==== GIVEN INFORMATION ====

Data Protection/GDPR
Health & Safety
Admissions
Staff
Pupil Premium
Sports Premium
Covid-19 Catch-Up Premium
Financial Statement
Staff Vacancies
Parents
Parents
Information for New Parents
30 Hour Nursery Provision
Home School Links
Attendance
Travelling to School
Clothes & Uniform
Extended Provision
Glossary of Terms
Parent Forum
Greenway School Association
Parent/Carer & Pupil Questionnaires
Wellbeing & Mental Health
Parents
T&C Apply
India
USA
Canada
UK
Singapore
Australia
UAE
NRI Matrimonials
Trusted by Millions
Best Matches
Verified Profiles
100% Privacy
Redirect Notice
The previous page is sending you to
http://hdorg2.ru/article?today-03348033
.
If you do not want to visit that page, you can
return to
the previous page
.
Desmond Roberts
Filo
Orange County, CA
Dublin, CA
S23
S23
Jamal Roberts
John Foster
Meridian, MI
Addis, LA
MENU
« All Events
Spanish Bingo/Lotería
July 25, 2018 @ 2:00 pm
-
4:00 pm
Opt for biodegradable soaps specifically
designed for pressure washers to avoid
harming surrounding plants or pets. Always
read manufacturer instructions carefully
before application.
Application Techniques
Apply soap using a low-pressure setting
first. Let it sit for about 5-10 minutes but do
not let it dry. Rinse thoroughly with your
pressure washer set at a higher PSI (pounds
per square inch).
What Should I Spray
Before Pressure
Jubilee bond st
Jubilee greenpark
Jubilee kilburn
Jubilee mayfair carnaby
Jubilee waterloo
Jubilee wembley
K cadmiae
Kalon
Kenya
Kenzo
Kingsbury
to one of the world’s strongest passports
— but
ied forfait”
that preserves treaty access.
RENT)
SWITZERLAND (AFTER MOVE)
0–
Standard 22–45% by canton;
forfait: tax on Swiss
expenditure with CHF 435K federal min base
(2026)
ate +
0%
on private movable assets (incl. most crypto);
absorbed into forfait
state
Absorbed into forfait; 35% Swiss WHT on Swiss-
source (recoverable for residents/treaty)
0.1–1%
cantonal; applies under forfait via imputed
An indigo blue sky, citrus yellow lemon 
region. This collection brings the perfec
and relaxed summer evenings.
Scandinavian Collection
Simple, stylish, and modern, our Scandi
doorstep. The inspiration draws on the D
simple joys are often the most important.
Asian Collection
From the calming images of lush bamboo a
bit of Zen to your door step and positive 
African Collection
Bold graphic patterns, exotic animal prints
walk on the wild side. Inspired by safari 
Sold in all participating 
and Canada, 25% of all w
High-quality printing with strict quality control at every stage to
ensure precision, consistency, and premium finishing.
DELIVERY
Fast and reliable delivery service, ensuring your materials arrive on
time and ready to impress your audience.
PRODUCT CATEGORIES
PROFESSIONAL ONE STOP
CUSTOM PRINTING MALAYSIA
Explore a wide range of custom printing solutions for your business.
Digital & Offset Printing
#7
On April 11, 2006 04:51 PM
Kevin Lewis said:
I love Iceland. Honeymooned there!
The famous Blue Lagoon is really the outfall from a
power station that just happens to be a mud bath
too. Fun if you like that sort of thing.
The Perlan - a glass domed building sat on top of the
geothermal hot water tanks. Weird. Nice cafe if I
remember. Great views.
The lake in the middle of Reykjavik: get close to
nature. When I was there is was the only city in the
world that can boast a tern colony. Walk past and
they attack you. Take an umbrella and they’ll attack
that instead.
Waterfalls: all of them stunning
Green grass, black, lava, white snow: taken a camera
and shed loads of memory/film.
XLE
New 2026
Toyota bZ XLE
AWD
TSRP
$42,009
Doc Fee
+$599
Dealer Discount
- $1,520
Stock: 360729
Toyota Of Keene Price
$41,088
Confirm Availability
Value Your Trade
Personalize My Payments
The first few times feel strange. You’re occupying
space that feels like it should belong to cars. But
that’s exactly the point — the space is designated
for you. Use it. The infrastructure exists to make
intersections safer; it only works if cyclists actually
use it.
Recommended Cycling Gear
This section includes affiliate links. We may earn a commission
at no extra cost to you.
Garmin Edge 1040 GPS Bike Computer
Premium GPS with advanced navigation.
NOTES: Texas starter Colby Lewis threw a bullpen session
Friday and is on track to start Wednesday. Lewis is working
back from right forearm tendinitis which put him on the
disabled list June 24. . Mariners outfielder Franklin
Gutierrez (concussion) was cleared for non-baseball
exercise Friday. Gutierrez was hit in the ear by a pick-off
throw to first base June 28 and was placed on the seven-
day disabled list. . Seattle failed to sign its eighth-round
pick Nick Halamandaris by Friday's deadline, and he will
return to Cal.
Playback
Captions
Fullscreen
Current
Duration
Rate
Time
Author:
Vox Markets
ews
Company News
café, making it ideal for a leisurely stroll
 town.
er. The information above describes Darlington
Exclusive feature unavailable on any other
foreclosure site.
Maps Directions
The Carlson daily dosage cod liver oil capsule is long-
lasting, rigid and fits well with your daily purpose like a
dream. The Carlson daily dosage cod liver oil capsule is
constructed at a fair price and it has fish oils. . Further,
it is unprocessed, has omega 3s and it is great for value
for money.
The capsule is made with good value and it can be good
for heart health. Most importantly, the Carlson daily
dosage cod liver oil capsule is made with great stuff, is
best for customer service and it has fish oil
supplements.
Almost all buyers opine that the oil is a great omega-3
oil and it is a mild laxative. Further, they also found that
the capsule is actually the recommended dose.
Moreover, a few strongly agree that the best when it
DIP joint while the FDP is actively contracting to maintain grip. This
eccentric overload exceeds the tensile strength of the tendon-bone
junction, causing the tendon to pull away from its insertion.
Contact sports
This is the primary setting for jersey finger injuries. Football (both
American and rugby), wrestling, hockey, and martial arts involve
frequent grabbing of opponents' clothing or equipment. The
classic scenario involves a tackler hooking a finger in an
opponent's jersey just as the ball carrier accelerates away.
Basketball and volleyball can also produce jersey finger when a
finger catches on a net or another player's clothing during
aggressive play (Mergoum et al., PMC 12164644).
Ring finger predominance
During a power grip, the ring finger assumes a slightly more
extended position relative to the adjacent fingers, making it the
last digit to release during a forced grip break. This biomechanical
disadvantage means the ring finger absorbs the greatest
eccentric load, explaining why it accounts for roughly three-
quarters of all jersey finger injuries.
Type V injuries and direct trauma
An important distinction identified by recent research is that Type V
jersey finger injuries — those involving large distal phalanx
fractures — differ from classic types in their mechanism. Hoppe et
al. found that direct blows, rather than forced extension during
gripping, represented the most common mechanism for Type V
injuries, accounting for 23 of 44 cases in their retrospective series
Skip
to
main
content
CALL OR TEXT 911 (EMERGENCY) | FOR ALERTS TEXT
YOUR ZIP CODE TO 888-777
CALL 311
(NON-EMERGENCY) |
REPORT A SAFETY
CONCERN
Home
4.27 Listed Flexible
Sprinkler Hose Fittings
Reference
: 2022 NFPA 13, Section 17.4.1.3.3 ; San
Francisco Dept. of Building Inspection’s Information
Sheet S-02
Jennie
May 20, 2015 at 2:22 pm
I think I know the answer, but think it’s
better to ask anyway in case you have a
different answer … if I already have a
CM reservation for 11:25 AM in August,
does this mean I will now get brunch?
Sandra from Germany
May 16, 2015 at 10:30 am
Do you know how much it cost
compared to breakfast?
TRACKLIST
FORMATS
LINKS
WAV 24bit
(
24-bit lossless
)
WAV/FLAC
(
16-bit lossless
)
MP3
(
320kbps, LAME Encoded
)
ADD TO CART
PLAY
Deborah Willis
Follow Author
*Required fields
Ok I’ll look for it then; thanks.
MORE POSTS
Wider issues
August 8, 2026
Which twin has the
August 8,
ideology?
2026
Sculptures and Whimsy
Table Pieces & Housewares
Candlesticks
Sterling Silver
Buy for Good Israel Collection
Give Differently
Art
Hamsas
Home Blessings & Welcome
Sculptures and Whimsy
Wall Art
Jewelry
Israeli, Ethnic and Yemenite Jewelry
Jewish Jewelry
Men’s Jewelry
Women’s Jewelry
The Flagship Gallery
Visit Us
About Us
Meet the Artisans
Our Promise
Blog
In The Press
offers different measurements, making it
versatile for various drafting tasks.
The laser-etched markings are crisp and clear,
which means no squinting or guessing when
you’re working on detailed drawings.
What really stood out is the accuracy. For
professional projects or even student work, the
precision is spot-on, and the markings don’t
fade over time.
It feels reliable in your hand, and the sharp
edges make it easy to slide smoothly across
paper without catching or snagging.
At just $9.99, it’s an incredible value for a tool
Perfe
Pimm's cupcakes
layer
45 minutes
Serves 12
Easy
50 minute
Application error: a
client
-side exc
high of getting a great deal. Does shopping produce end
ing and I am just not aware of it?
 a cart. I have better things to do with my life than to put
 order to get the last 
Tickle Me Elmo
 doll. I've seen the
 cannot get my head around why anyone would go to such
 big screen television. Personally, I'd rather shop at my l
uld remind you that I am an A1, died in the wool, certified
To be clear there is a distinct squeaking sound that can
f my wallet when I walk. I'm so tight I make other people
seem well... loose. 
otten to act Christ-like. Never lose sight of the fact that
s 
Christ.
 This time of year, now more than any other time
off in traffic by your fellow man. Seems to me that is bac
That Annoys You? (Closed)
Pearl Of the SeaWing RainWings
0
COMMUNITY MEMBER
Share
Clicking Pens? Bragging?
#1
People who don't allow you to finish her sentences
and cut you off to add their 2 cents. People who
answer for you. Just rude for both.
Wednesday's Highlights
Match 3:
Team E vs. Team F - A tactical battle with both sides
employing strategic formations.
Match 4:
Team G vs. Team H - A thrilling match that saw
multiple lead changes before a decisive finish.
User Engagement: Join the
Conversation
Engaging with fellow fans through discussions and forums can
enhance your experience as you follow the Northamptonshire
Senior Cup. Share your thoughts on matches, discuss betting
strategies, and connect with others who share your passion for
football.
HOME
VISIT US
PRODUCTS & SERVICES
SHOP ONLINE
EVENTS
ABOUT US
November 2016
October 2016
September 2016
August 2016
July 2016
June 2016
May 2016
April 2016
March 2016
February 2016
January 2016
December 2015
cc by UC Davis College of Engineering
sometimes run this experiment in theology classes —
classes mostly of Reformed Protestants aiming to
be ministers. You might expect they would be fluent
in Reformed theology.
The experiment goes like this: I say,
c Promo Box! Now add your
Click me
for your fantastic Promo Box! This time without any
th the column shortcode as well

====

- [WORK TO COMPLETE] Set down, exactly and only, the lines running from the one holding "cc by UC Davis College of Engineering" through the end of the records above, both ends included.

- [SOLUTION FOR THIS PROBLEM]
cc by UC Davis College of Engineering
sometimes run this experiment in theology classes —
classes mostly of Reformed Protestants aiming to
be ministers. You might expect they would be fluent
in Reformed theology.
The experiment goes like this: I say,
c Promo Box! Now add your
Click me
for your fantastic Promo Box! This time without any
th the column shortcode as well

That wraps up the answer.